Content starts

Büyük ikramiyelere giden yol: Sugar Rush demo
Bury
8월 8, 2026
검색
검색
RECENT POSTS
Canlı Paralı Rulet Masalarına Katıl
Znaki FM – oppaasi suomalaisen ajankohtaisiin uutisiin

Content ends
Content starts

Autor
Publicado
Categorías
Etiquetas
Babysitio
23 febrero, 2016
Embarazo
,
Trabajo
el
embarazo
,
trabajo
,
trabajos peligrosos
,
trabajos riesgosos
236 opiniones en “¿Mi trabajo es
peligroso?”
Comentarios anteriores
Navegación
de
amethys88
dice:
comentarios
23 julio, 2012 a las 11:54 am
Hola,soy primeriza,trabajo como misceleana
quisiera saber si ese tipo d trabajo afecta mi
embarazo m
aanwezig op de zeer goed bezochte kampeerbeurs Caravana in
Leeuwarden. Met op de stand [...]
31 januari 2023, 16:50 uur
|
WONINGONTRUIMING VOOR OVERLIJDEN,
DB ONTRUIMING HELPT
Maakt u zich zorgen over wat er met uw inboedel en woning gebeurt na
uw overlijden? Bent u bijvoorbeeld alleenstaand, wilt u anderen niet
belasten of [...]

Content ends
Content starts

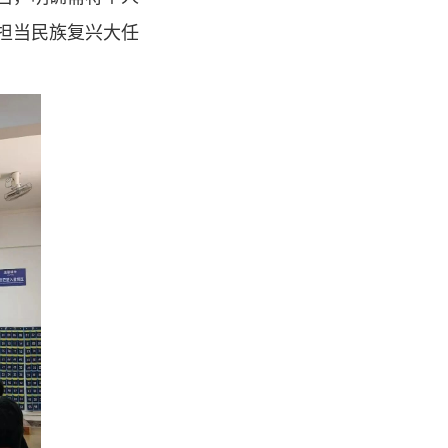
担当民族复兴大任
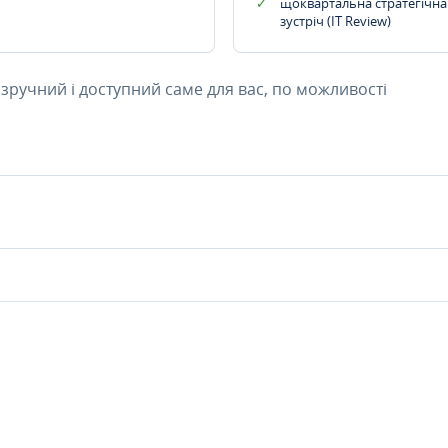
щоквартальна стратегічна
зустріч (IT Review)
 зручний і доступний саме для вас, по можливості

Content ends

- ASSIGNMENT
Review the preceding data and report every line that includes the string "trabajos".

- REPLY
trabajos peligrosos
trabajos riesgosos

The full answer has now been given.